**Written problem**: According to the text on French literary history, what title did Roland Barthes give his 1969 essay?

* START Text section *

The literary history of France and the Francophone world has, it has been said, a long tradition of censorship. Emphasis on individual genius has not only produced an exaggerated belief in the French cultural heritage, it has fostered an attitude of submissiveness on the part of the student of literature. Literary history has its covert political agenda, and what gets taught in the classroom and in literary manuals tells us much about the authoritarian tradition in which the discipline has evolved.

These were remarks made by Roland Barthes in a 1969 essay entitled 'Reflexions sur un manuel' ['Réflections on a Manual']. The definition of literature itself, he suggested, might in the end be nothing other than 'ce qui s'enseigne' ['what gets taught'], so that the great canonical figures are inevitably invested with all the authority of the state educational apparatus. And Barthes adds: 'II y a . . . toute une autre histoire de notre litterature a ecrire, une contre-histoire, un envers de cette histoire, qui serait l'histoire de ces censures précisément' ['A quite different history of our literature remains to be written: a counter-history, the other side of that history, and that would be, precisely, the history of what has been censored']. He suggests that, in telling the hitherto untold, any literary history worthy of the name must also be a history of the idea of literature, of the way literature has been interpreted, received, distorted or used as a form of political control. It must ask the hard questions, not only of other histories of literature, but also of itself. What is being occluded or foregrounded, and why?

* END Text section *
* START Supplied records *

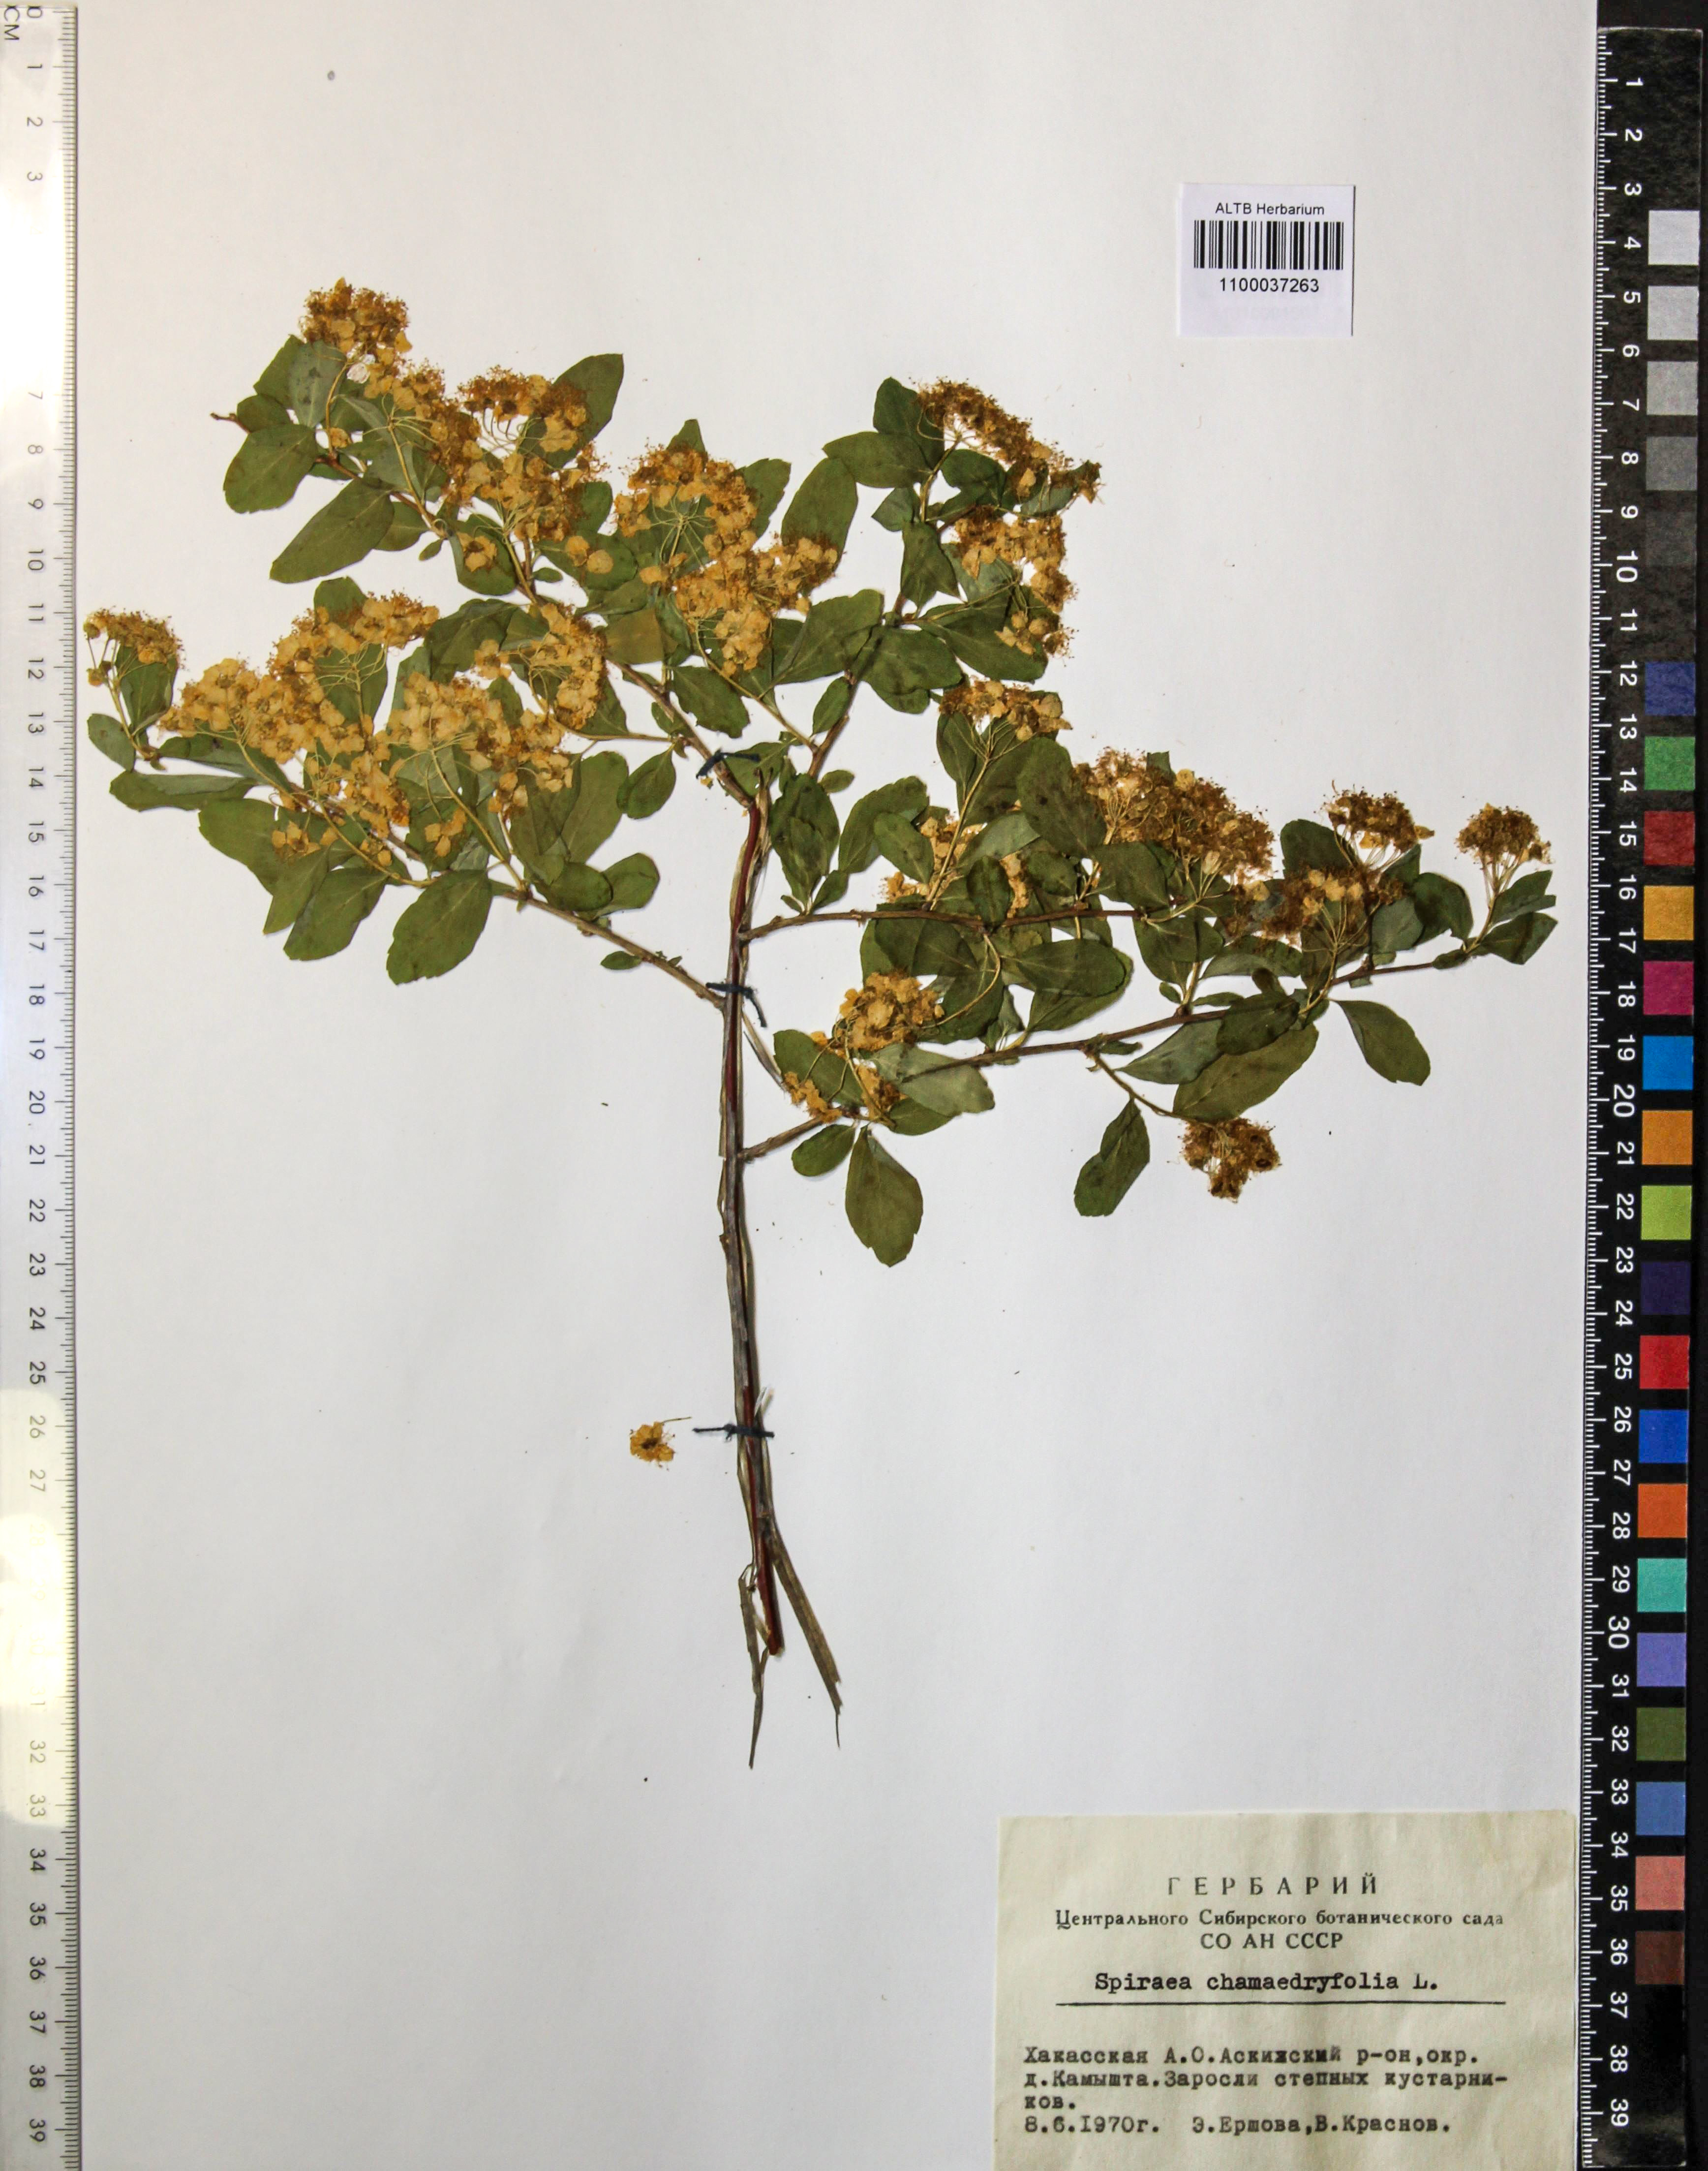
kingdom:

* END Supplied records *
* START Supplied records *

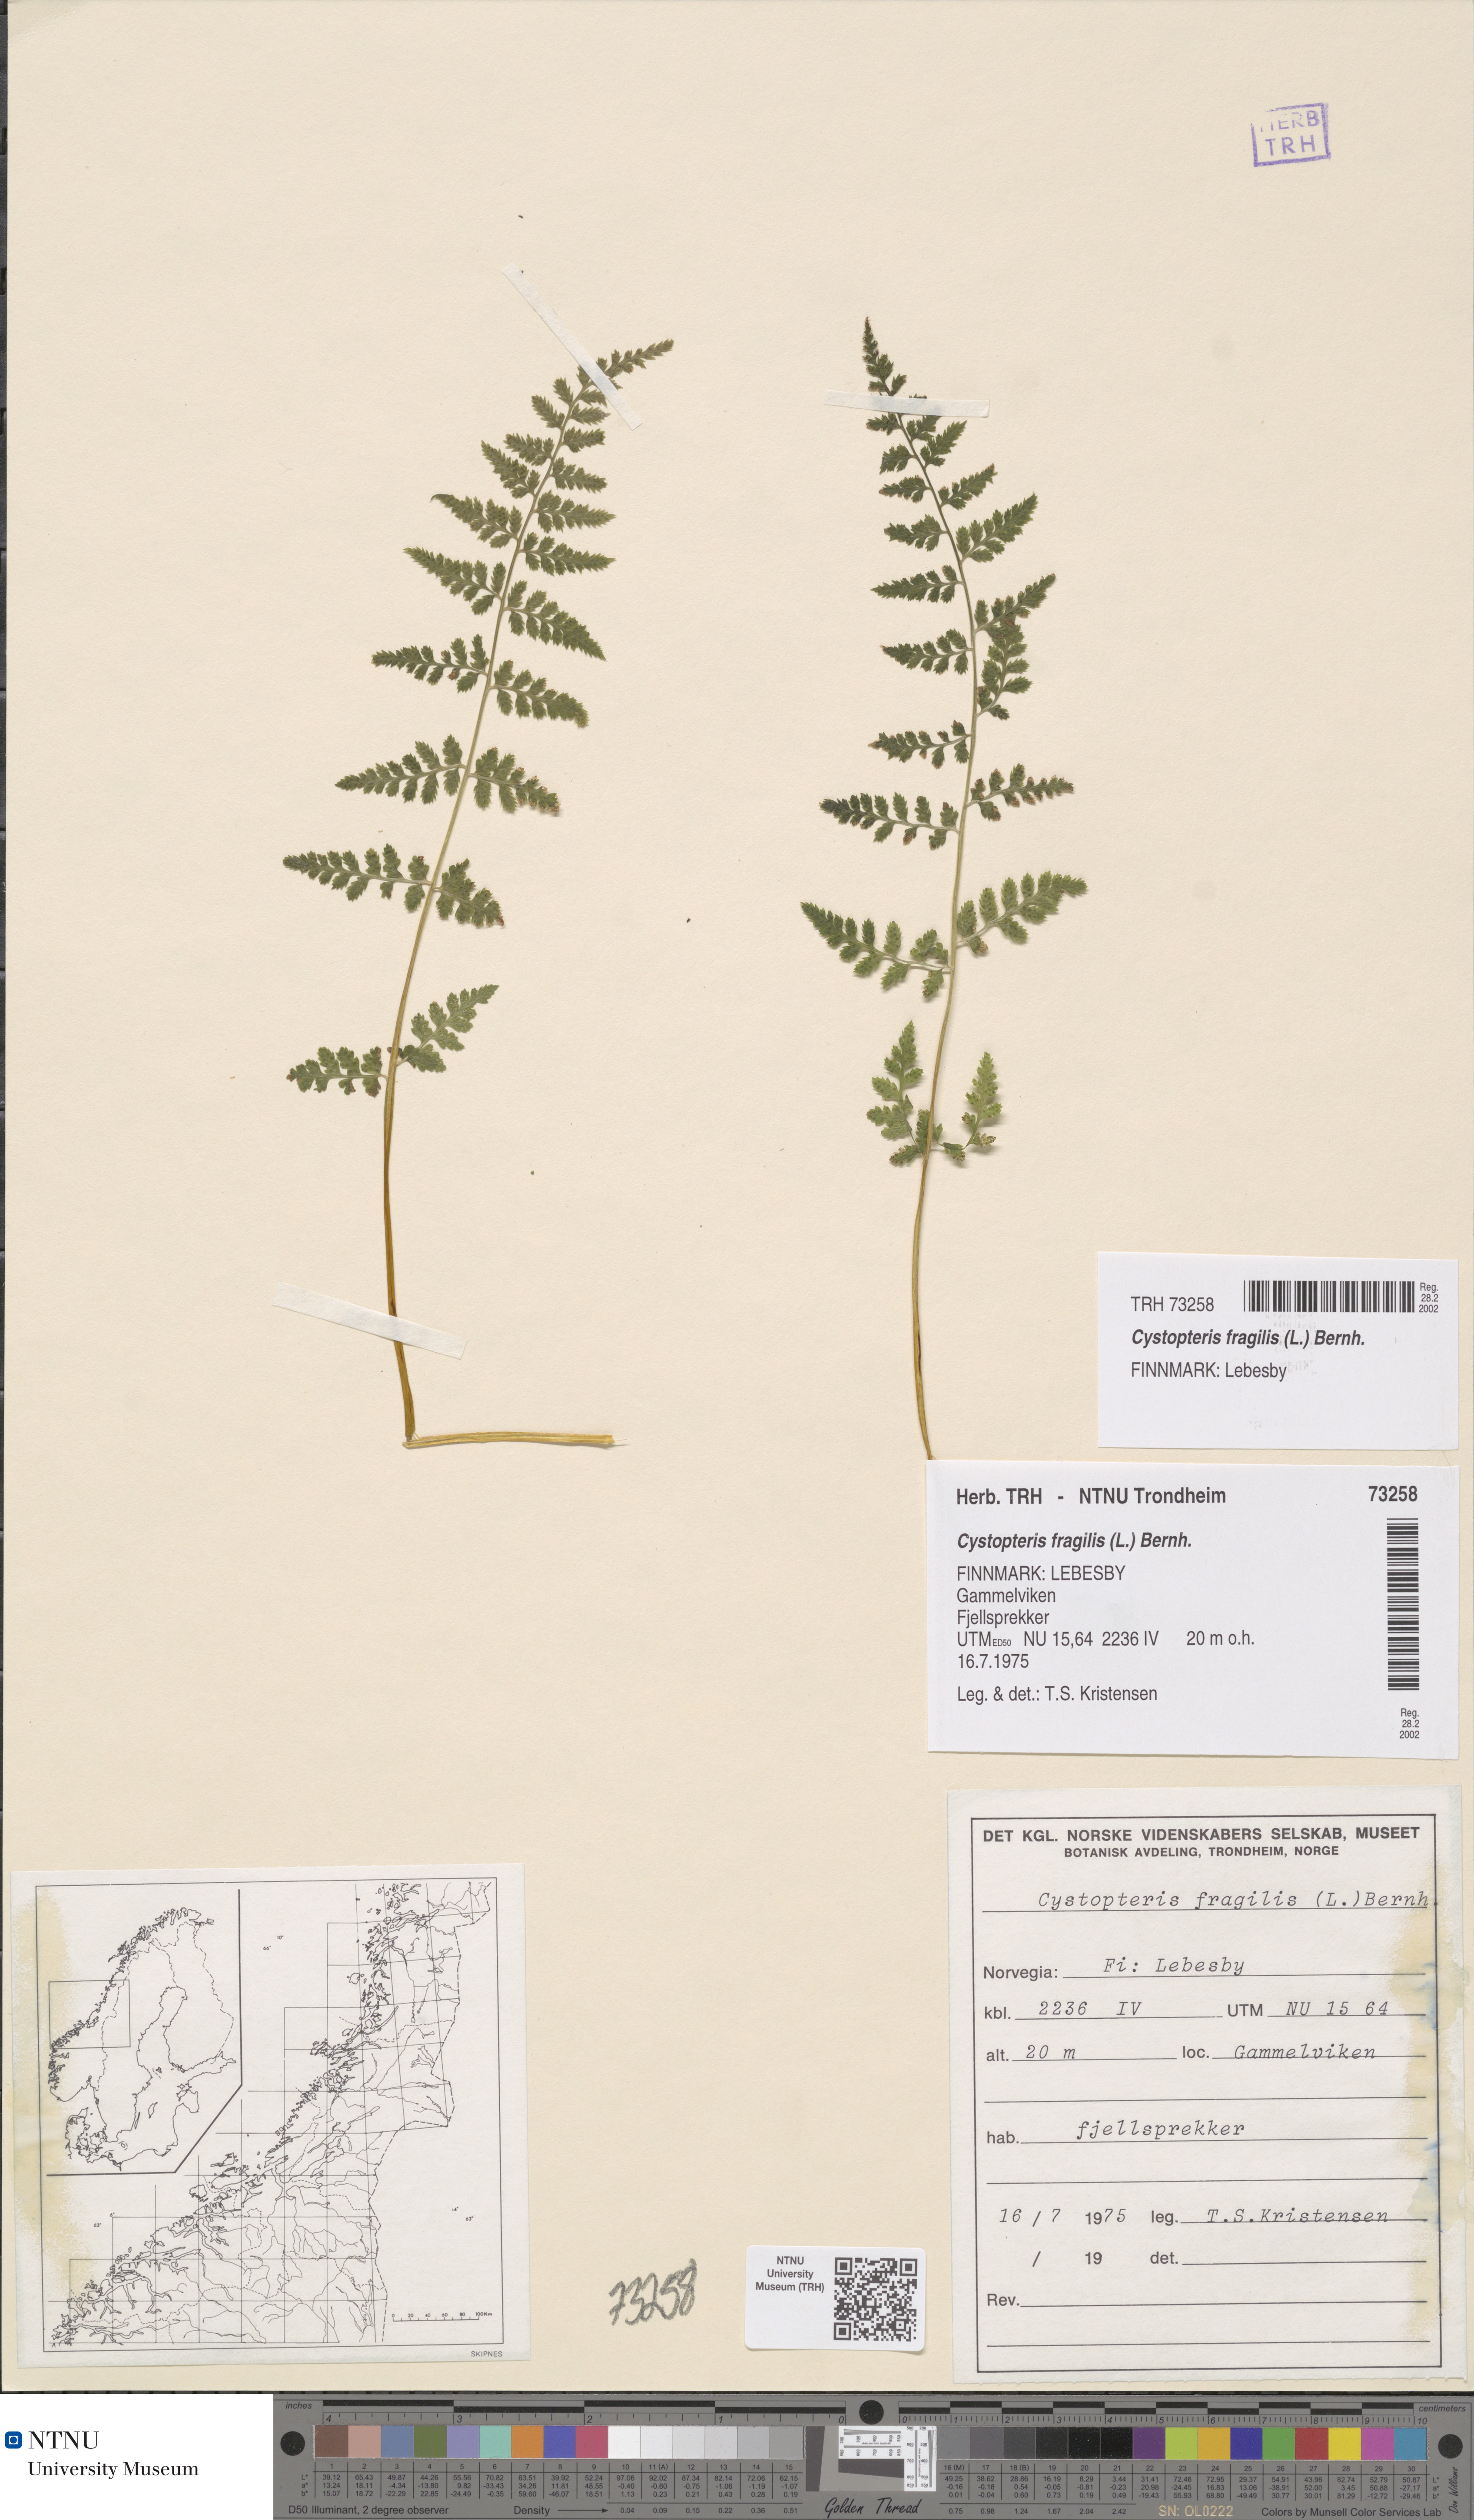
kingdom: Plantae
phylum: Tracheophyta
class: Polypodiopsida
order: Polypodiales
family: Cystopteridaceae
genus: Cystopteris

* END Supplied records *

**Reply to the task**: 'Reflexions sur un manuel' ['Réflections on a Manual']